Extremely poor rsync performance on very large files (near 100GB and larger)

Evan Harris eharris at puremagic.com
Mon Jan 8 23:30:26 GMT 2007

On Mon, 8 Jan 2007, Wayne Davison wrote:

> On Mon, Jan 08, 2007 at 01:37:45AM -0600, Evan Harris wrote:
>> I've been playing with rsync and very large files approaching and
>> surpassing 100GB, and have found that rsync has excessively very poor
>> performance on these very large files, and the performance appears to
>> degrade the larger the file gets.
> Yes, this is caused by the current hashing algorithm that the sender
> uses to find matches for moved data.  The current hash table has a fixed
> size of 65536 slots, and can get overloaded for really large files.

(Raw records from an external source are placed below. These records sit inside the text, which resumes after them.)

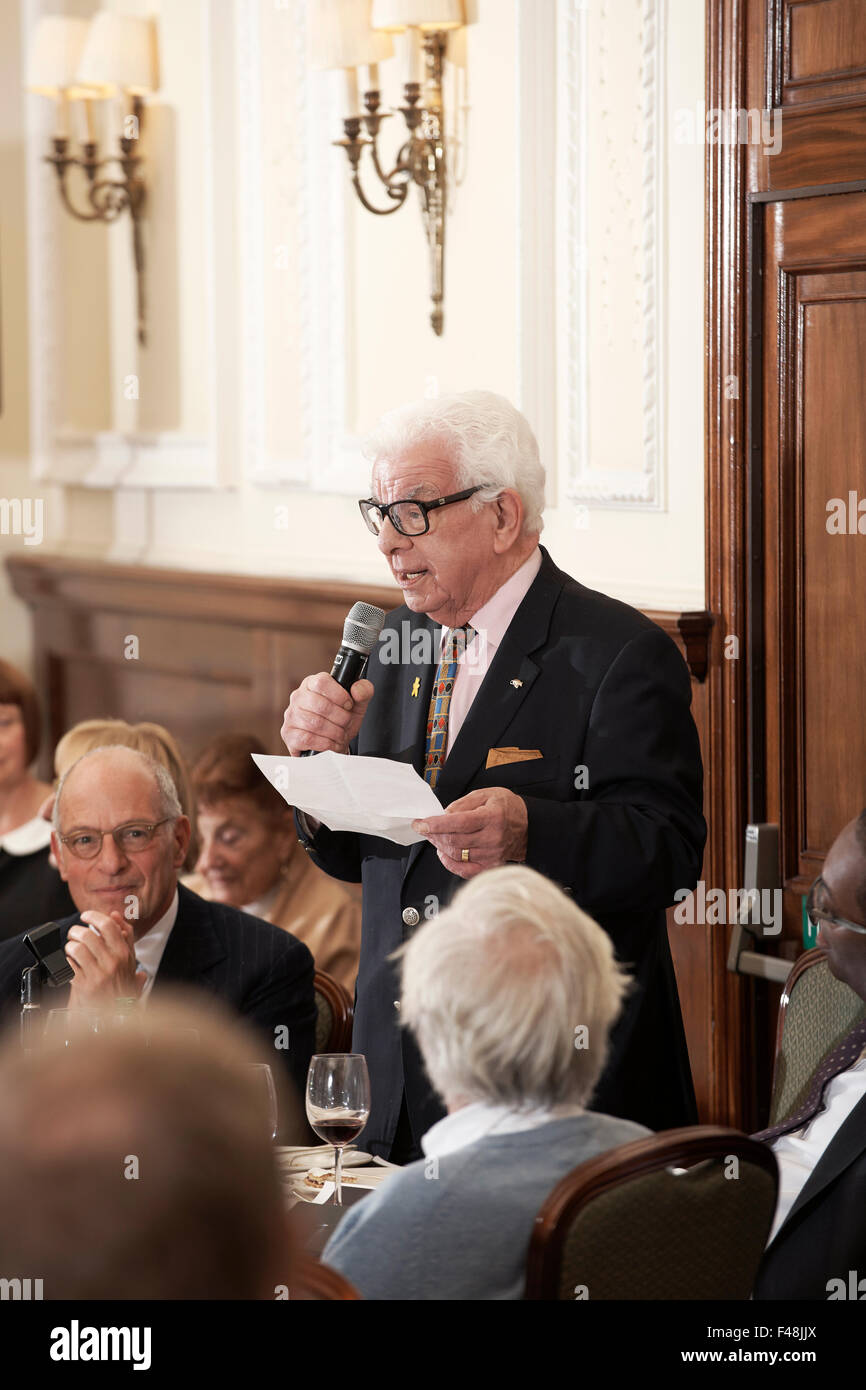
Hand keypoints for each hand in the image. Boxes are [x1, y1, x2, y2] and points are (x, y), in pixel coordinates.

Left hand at [65, 910, 146, 1007]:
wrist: (115, 1015)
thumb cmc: (122, 986)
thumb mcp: (130, 960)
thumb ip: (125, 936)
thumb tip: (116, 915)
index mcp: (124, 953)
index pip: (108, 925)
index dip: (93, 916)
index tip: (86, 915)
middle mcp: (112, 962)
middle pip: (88, 934)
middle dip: (76, 931)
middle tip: (74, 934)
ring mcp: (98, 974)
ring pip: (77, 948)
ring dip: (69, 946)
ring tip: (71, 949)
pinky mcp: (84, 985)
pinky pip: (68, 965)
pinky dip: (64, 962)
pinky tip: (68, 965)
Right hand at [281, 674, 373, 755]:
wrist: (333, 743)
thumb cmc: (342, 720)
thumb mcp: (357, 705)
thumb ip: (363, 691)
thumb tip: (357, 689)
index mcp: (313, 683)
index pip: (321, 682)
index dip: (339, 695)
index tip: (349, 705)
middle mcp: (298, 696)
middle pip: (320, 705)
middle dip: (341, 718)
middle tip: (347, 723)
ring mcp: (291, 715)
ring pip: (315, 723)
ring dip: (335, 732)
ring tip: (341, 734)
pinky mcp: (289, 734)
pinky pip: (307, 738)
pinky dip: (325, 743)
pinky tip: (332, 743)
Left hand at [412, 787, 528, 878]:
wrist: (528, 826)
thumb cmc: (507, 808)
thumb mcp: (486, 794)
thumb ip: (463, 803)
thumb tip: (444, 814)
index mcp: (492, 817)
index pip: (458, 822)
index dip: (435, 824)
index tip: (421, 823)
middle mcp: (493, 838)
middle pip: (454, 840)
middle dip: (433, 834)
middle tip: (425, 828)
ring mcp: (492, 854)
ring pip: (456, 854)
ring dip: (439, 845)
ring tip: (434, 836)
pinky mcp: (491, 866)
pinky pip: (464, 870)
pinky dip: (449, 863)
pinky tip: (443, 853)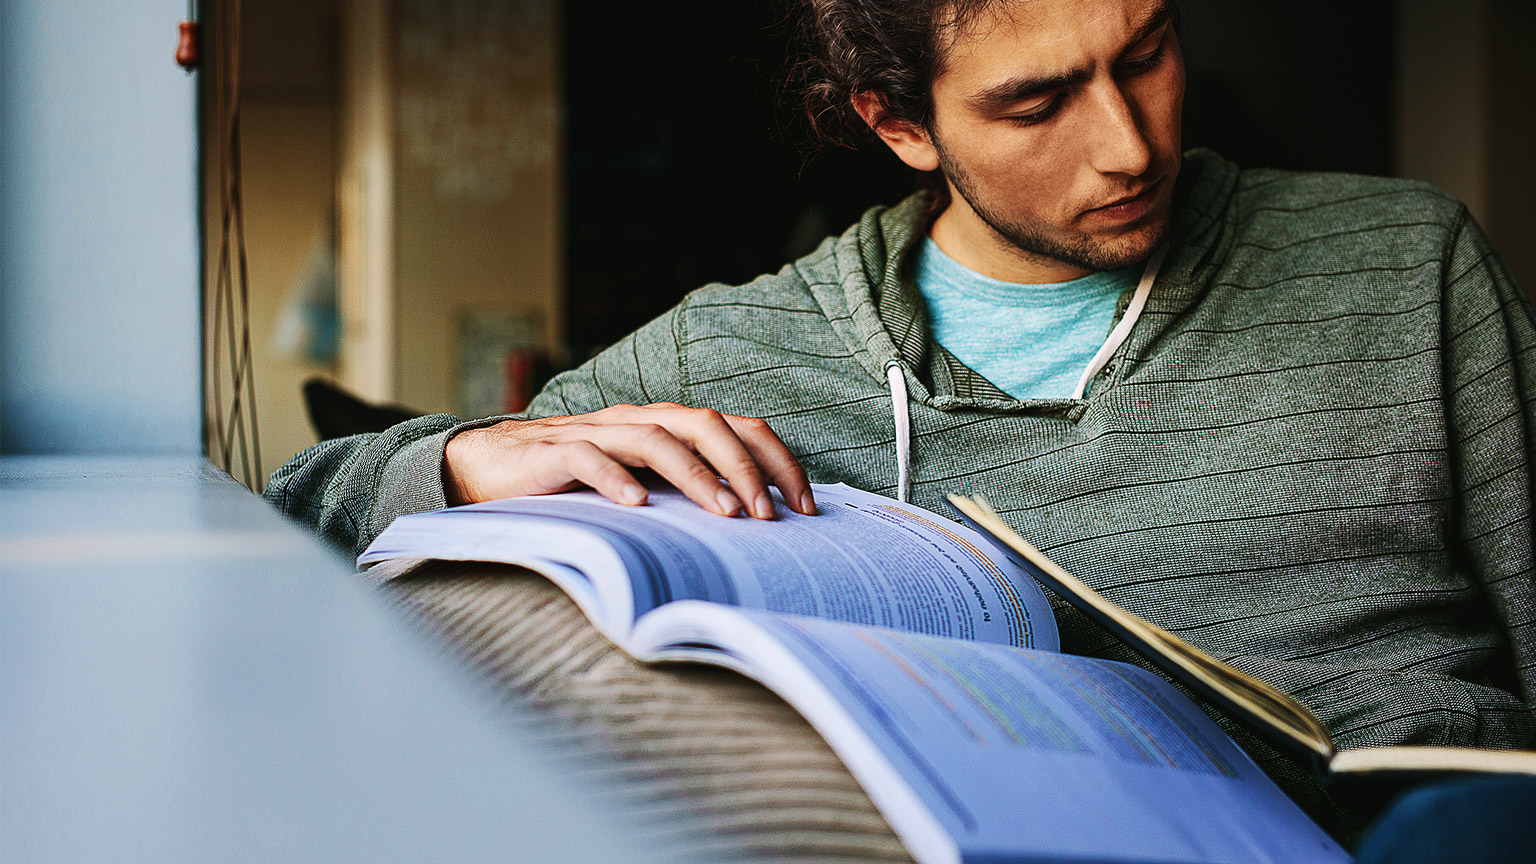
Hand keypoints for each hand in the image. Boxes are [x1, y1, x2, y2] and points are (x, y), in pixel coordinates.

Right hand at [443, 402, 815, 518]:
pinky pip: (589, 459)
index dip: (777, 461)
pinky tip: (637, 506)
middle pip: (705, 425)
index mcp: (667, 425)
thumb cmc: (577, 482)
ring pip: (655, 439)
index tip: (806, 507)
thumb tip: (757, 528)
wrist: (488, 466)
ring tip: (724, 513)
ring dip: (696, 475)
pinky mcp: (554, 453)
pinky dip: (616, 479)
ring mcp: (596, 433)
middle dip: (744, 469)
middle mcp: (638, 420)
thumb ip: (688, 493)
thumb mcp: (644, 484)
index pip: (738, 428)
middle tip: (769, 515)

Would it make more sense just to make rsync pick a more sane blocksize for 
very large files?  I say that without knowing how rsync selects the 
blocksize, but I'm assuming that if a 65k entry hash table is getting 
overloaded, it must be using something way too small.  Should it be scaling 
the blocksize with a power-of-2 algorithm rather than the hash table (based 
on filesize)?

I know that may result in more network traffic as a bigger block containing 
a difference will be considered "changed" and need to be sent instead of 
smaller blocks, but in some circumstances wasting a little more network 
bandwidth may be wholly warranted.  Then maybe the hash table size doesn't 
matter, since there are fewer blocks to check.

I haven't tested to see if that would work.  Will -B accept a value of 
something large like 16meg?  At my data rates, that's about a half a second 
of network bandwidth, and seems entirely reasonable.